In many discussions, Malaysia – the country hosting the
conference – served as the poster boy for national governments and their
spending decisions. “Our commitment to ending AIDS is reflected in our domestic
AIDS spending,” the Minister of Health, Dr S. Subramaniam, told the conference.
“Last year 94% was contributed by domestic public funds.”
Harm reduction has been supported by the government since
2006, with opioid substitution therapy and needle exchange provided to around
80,000 people each. The annual total of HIV diagnoses has been cut in half since
a peak of almost 7,000 HIV diagnoses in 2002. Moreover the proportion due to
injecting drug use has plummeted from 74% in 2002 to 22% in 2014 – described as
“a phenomenal success” by the Minister.
While Malaysia supports both harm reduction and
antiretroviral therapy (ART), many other governments are investing in ART
alone. They are hoping that treatment’s prevention benefit will be enough to
bring HIV infections among drug users under control. “National governments have
shown scant regard for scaling up HIV prevention without external funding, but
those same governments are signing up to ‘test & treat’,” said Dave Burrows
of APMGlobal Health.
He argued that community organisations working with people
who inject drugs will need to shift focus if they want to survive.
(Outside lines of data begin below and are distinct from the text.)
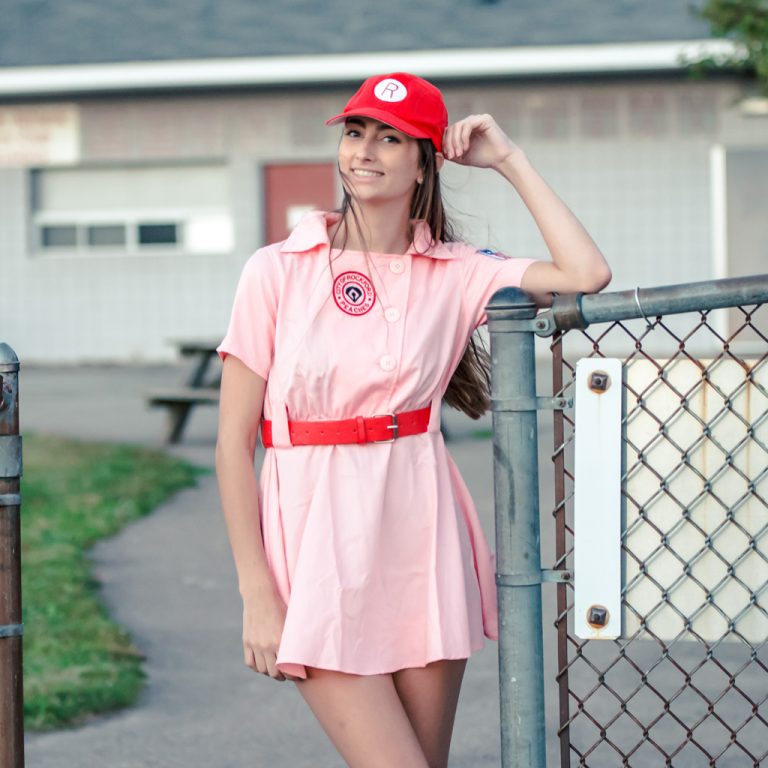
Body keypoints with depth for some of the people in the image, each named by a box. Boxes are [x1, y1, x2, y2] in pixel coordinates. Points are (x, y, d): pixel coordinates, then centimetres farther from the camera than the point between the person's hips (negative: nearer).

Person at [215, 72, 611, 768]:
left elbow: (587, 275, -10)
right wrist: (257, 594, -7)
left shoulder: (456, 274, 5)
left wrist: (509, 159, 0)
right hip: (319, 548, -3)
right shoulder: (278, 271, -1)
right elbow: (234, 441, -1)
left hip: (423, 546, 3)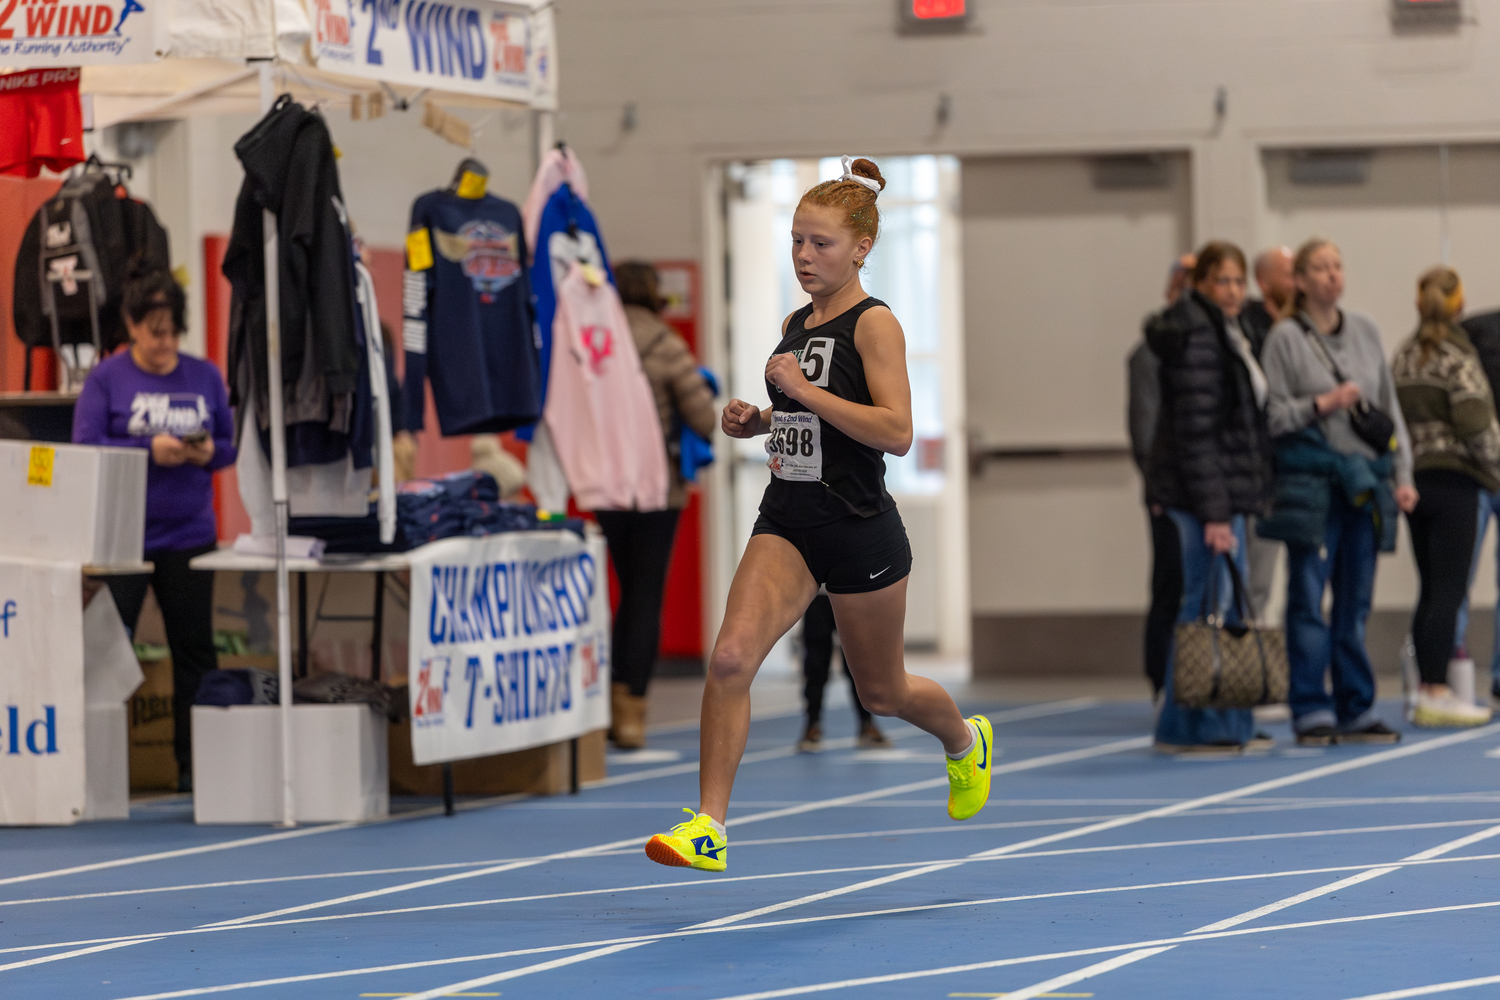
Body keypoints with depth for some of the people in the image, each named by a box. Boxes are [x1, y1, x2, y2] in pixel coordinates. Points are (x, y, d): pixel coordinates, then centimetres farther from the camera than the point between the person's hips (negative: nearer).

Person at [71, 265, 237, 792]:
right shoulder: (106, 378, -2)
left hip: (189, 534, 3)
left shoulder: (205, 377, 8)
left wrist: (210, 453, -12)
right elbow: (85, 449, -8)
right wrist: (150, 451, -19)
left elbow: (231, 443, 11)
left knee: (194, 649, 5)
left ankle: (196, 763, 13)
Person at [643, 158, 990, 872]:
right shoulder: (795, 325, 10)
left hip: (860, 528, -5)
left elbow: (896, 432, -20)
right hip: (787, 522, 5)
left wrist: (806, 390, -23)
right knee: (731, 658, -17)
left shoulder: (874, 324, -10)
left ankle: (965, 739, 47)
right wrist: (756, 421, 5)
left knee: (881, 691, 14)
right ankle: (707, 827, -17)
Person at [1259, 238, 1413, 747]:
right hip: (1311, 480, -4)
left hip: (1365, 480, 4)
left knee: (1356, 603, 7)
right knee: (1308, 600, -4)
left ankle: (1356, 711, 12)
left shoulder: (1365, 331, 12)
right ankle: (1312, 711, 0)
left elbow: (1389, 405, 15)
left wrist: (1402, 474, 10)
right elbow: (1269, 414, -5)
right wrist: (1321, 404, -16)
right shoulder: (1285, 338, -2)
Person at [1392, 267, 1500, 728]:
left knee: (1433, 590, 12)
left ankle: (1429, 689, 13)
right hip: (1453, 481, -7)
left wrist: (1403, 471, 13)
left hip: (1414, 479, 7)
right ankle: (1437, 694, -8)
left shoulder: (1401, 360, 10)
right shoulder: (1457, 358, -10)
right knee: (1449, 590, -5)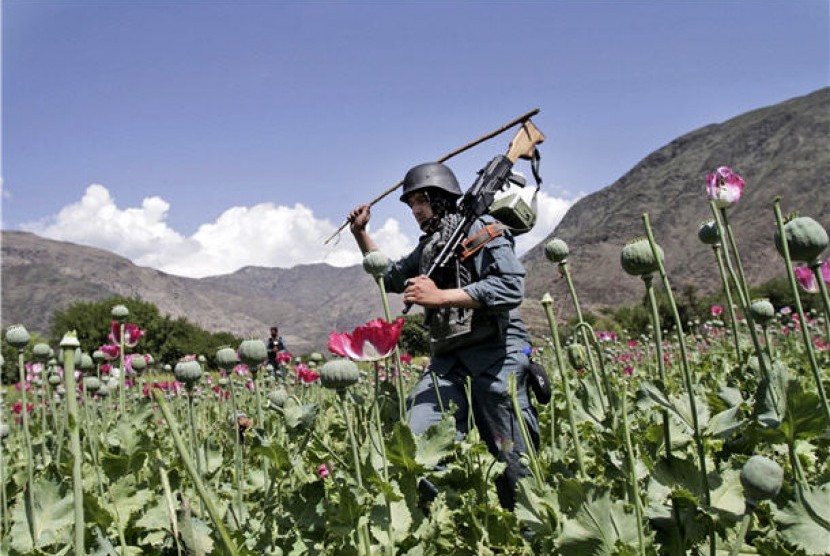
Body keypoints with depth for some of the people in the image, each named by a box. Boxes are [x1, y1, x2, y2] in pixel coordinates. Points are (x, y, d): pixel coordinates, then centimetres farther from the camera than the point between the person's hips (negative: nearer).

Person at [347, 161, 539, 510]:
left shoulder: (480, 227, -2)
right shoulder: (429, 246, 22)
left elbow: (510, 287, -17)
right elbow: (391, 277, 39)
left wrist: (439, 296, -18)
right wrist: (361, 233, 28)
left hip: (495, 354, -7)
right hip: (448, 360, 7)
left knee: (514, 463, -2)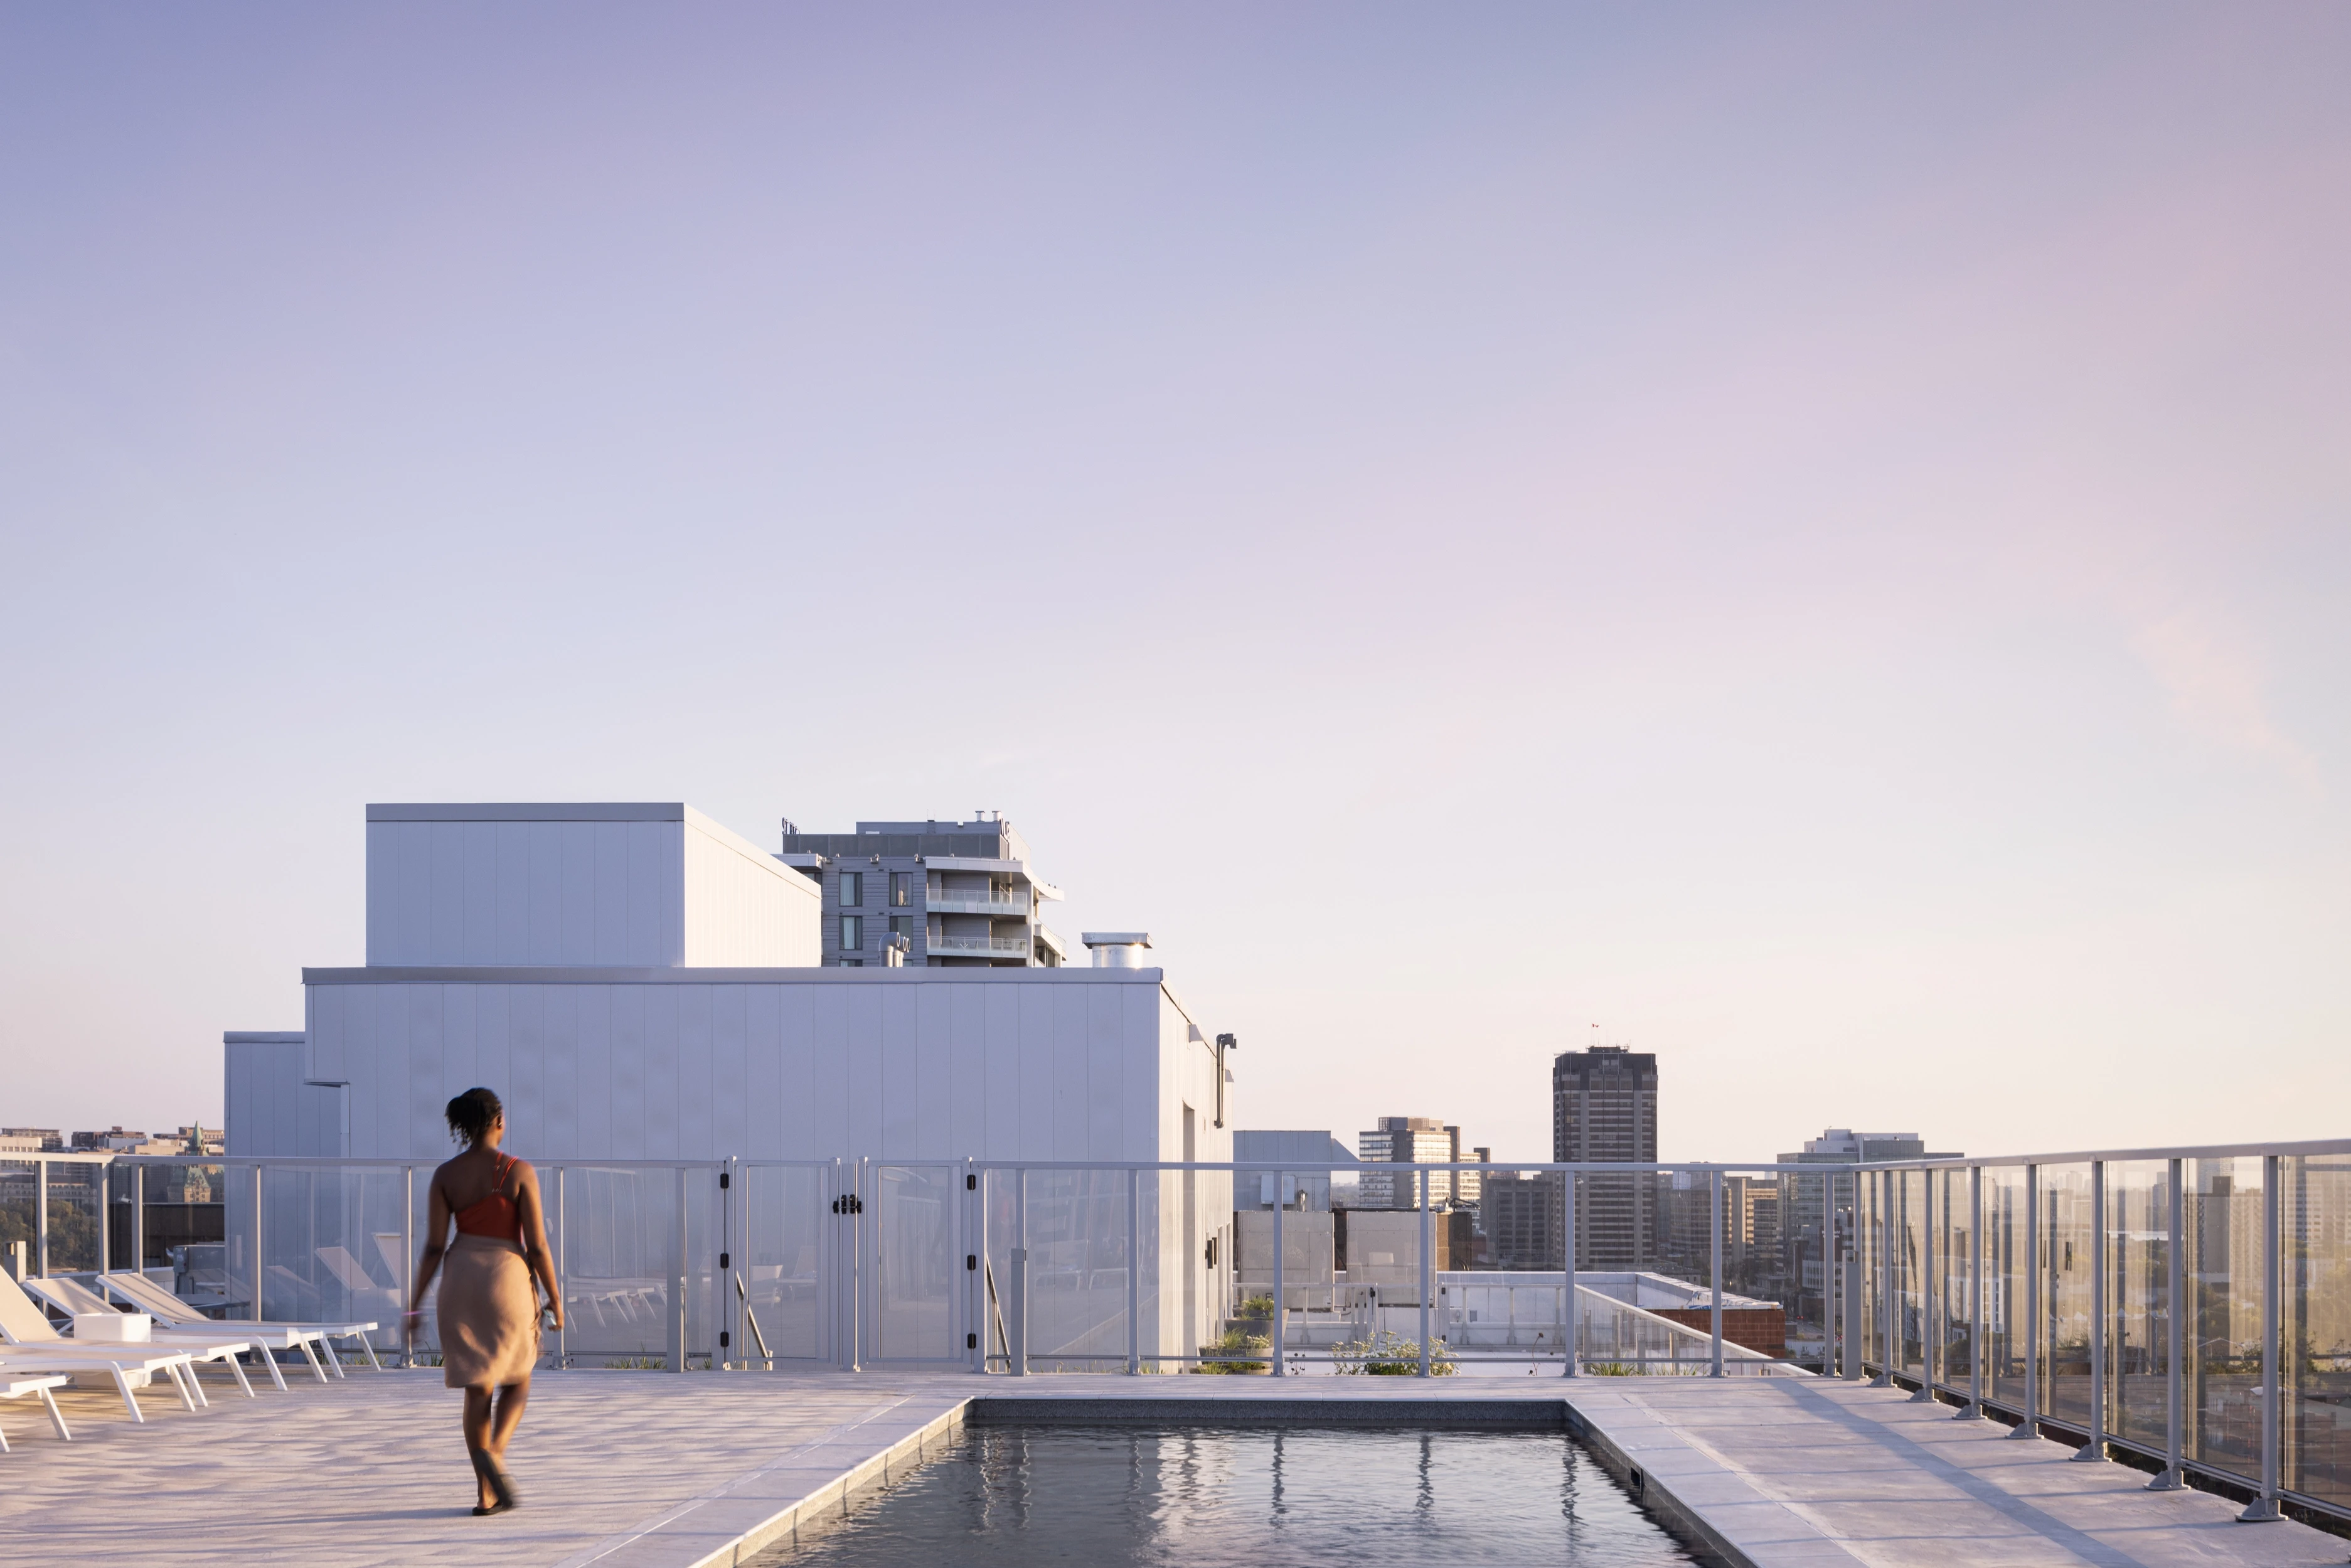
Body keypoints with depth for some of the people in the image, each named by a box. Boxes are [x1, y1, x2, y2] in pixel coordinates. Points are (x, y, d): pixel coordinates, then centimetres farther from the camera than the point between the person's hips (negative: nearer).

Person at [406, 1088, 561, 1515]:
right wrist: (554, 1299, 2)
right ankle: (494, 1452, -13)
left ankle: (486, 1494, 5)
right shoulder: (520, 1171, -8)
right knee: (517, 1381, 16)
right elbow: (536, 1244, -9)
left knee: (479, 1389, 11)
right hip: (508, 1277, -3)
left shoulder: (445, 1175, 1)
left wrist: (416, 1305, 4)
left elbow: (434, 1246, -2)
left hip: (461, 1277, 3)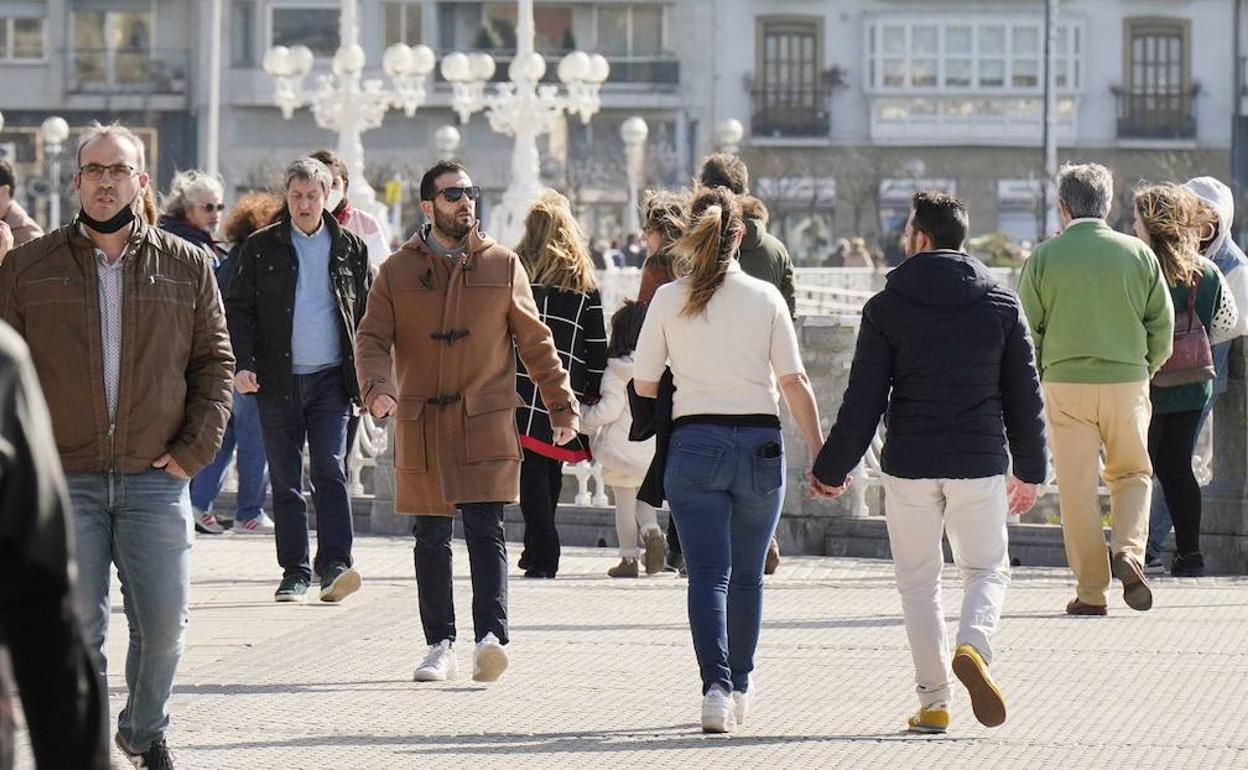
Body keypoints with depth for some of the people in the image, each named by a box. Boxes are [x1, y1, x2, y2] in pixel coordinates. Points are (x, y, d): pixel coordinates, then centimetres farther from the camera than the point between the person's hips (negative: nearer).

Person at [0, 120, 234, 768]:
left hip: (155, 478, 1)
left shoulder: (186, 266, 7)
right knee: (76, 626, -3)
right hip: (63, 480, -1)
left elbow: (215, 362, 10)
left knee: (162, 622, 2)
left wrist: (194, 449, -1)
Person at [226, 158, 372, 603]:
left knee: (330, 469, -12)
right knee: (285, 480, 3)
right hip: (279, 381, 1)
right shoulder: (261, 248, 6)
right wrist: (244, 364, -9)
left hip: (332, 378, -1)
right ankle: (295, 572, 7)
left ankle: (335, 565, -17)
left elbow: (368, 315, 13)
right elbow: (239, 310, 5)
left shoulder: (349, 248, 9)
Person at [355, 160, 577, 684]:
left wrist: (562, 404, 10)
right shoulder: (397, 271, 6)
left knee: (486, 532, -11)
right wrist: (377, 387, -19)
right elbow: (372, 338, 1)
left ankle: (491, 636, -18)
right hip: (421, 428, 1)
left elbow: (535, 341, 12)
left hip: (487, 424, -1)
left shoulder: (502, 265, 7)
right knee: (431, 540, 7)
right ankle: (440, 646, 14)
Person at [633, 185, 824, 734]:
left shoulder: (669, 299, -1)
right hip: (761, 443, 1)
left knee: (708, 575, -3)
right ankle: (741, 688, 25)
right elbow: (794, 383, -2)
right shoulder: (765, 297, 0)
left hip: (695, 442, -1)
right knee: (747, 575, 15)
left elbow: (643, 385, 3)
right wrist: (820, 454, 2)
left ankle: (716, 686, -21)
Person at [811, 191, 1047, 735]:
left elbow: (863, 400, -4)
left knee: (918, 580, 10)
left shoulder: (886, 307, -3)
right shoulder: (1002, 302, 4)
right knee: (987, 568, 15)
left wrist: (832, 469, 6)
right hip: (981, 464, 1)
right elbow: (1025, 394, 7)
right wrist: (1030, 468, 17)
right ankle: (973, 646, -16)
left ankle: (933, 702, 5)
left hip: (910, 465, -1)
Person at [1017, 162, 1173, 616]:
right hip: (1127, 381, 1)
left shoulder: (1044, 257, -2)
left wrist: (1037, 377, 14)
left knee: (1077, 487, 4)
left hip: (1065, 382, -1)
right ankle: (1129, 550, -8)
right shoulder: (1138, 254, 1)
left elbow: (1026, 328, 0)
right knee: (1132, 473, 17)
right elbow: (1163, 324, 4)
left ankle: (1090, 591, 4)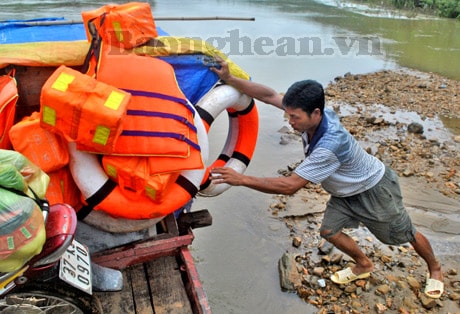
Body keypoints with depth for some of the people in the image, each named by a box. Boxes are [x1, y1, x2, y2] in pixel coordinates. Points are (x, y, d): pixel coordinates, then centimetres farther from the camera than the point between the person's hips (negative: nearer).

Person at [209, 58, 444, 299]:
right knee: (329, 231, 4)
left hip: (374, 188, -7)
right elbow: (269, 95, -23)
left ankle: (435, 269, 45)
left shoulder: (330, 145, -44)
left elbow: (290, 186, -42)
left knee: (404, 234, 15)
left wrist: (241, 179, -43)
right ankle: (364, 265, 31)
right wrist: (228, 79, -31)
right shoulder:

Funders will
be interested in their ability to engage with individuals who are undiagnosed,
to offer HIV testing and to use case management approaches which help drug users
adhere to HIV treatment, he said. Peer-led, community services will probably be
better at this than traditional health services but their outreach will likely
become focused on case finding rather than regularly providing sterile
equipment. Moreover opioid substitution therapy (which helps people adhere to
treatment) may more easily find its place than needle and syringe exchange.